But to those who took the time to read the district court of New York’s 39-page sealed indictment of Menendez, his wife and the three ‘businessmen’, it is clear that the US law enforcement has followed Menendez’s every move, probably since 2018, and has built a solid dossier that may send him, his wife, and the other three defendants to jail.

To Europeans, the Menendez case bears a striking resemblance to Qatargate, the still-unfolding scandal which revealed how foreign governments, namely Qatar and Morocco, funnelled via their secret services hundreds of thousands of euros into the hands of a ring of European Parliament lawmakers eager to render various “services”.

In the case of Menendez, it was the secret services of Egypt that reportedly paid him and his wife hundreds of thousands of dollars.

The kickback was for ensuring that the multi-billion dollar US military aid to Egypt kept flowing, while in reality, it should have been stopped or frozen under conditionalities, including issues such as human rights.

There is a “Hollywood” element in both scandals: In the case of Eva Kailli, it was her companion.
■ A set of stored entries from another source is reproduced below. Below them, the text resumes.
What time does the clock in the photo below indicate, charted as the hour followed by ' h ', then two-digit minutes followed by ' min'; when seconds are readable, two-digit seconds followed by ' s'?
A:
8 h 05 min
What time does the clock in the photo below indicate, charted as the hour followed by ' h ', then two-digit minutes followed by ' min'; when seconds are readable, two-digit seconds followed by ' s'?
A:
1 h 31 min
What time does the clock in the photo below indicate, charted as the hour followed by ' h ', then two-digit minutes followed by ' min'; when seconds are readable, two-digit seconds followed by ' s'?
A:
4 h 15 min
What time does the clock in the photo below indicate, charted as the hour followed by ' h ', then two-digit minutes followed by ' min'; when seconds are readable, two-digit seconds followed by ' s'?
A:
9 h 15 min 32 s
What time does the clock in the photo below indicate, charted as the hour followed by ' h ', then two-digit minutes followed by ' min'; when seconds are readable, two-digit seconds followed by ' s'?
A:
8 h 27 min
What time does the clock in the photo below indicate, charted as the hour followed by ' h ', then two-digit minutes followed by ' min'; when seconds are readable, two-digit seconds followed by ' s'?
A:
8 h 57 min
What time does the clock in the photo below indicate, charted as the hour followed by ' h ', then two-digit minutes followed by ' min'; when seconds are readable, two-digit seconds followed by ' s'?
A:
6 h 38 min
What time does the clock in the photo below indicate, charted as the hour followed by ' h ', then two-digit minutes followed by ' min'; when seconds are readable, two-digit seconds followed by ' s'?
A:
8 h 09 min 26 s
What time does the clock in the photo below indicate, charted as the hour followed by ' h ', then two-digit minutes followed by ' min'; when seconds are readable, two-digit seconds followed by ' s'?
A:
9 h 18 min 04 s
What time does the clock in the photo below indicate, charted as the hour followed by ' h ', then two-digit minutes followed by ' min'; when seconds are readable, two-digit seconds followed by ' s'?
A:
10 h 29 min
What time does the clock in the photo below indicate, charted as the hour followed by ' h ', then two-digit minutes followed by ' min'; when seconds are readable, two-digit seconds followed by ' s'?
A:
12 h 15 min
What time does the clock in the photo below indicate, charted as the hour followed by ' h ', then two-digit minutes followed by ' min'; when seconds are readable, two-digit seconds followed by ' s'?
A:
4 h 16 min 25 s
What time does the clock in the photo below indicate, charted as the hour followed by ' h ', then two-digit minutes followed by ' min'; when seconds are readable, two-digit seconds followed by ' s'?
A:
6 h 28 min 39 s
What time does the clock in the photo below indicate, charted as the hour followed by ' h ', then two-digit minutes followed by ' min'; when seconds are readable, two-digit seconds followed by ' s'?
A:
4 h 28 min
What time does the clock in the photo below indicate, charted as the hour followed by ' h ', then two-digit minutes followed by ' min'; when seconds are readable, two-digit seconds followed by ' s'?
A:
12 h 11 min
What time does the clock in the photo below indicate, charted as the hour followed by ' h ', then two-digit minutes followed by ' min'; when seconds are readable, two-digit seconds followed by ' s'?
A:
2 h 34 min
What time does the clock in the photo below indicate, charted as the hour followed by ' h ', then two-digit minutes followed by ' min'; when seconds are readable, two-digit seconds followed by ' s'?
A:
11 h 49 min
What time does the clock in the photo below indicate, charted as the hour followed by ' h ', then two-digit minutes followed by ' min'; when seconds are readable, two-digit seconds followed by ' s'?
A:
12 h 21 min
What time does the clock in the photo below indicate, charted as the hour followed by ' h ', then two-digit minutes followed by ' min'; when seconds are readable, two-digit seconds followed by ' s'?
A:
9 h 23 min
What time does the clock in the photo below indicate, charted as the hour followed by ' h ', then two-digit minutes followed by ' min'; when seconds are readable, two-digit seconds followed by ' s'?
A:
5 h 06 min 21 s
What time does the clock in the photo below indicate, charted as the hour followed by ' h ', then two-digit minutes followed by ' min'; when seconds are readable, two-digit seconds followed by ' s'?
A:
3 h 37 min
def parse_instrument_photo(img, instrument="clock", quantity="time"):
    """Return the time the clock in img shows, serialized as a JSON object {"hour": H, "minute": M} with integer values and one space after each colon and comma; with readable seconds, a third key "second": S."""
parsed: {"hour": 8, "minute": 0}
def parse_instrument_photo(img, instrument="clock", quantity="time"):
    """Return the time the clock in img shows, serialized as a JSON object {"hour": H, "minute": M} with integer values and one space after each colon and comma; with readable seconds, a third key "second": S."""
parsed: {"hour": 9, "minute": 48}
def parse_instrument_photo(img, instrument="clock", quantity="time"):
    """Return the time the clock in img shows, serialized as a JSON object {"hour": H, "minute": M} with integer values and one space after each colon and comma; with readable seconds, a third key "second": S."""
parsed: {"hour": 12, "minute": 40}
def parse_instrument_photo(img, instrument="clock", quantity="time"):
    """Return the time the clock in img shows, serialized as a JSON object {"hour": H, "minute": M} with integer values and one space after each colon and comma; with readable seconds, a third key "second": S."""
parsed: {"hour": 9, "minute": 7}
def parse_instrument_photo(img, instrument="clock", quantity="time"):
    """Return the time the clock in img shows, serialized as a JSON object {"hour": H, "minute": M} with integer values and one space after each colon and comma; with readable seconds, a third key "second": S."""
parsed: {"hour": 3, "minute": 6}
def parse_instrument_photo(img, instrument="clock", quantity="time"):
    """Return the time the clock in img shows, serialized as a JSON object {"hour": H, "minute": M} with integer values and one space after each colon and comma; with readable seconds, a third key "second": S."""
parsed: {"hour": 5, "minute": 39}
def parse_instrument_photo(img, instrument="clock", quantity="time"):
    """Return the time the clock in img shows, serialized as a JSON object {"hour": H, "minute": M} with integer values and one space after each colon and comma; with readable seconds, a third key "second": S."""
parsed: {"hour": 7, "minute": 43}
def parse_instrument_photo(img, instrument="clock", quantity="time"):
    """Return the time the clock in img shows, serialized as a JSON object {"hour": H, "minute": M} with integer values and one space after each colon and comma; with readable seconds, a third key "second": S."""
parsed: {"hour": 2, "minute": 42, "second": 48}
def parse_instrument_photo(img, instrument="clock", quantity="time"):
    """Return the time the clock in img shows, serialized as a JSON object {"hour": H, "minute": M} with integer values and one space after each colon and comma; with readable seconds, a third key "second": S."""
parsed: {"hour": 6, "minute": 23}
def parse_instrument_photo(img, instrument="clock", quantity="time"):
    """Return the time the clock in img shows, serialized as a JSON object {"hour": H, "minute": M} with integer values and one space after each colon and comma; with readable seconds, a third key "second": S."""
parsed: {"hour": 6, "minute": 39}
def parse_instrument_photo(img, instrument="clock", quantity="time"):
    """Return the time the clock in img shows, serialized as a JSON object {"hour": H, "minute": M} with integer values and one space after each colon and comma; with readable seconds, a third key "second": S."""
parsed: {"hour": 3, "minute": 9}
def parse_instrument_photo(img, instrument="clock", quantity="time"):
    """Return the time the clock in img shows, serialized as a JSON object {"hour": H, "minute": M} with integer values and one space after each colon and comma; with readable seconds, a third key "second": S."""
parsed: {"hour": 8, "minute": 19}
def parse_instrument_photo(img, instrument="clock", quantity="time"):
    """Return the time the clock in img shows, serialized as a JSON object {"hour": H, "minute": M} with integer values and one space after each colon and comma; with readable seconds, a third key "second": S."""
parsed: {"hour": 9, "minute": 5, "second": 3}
For Menendez, it was the girlfriend, whom he married in 2020. Both obviously played a substantial role.

In the EU case, NGOs were set up to help fund the scheme, while in the Menendez case, his wife set up a consultancy, saying, as quoted in the indictment: “Every time I’m in a middle person for a deal, I am asking to be paid, and this is my consulting company”.

There are also some differences.

It appears that the US case, apart from lobbying in exchange for bribes, also has elements of intelligence-gathering to the profit of a foreign country, in other words, espionage.

It also appears that in US circles, many knew or suspected Menendez of doing something unsavoury. Allegations of corruption have haunted the senator for more than a decade, pundits say, and publications attest.

In contrast, the Qatargate scandal came out of the blue, even to Brussels insiders.

Also, Menendez is a much more powerful politician than the string of MEPs in the spotlight in Brussels. Reportedly, the senator single-handedly blocked passage of bipartisan legislation in 2020 that would have strengthened the law regulating foreign influence and lobbying in Washington, Senate records show.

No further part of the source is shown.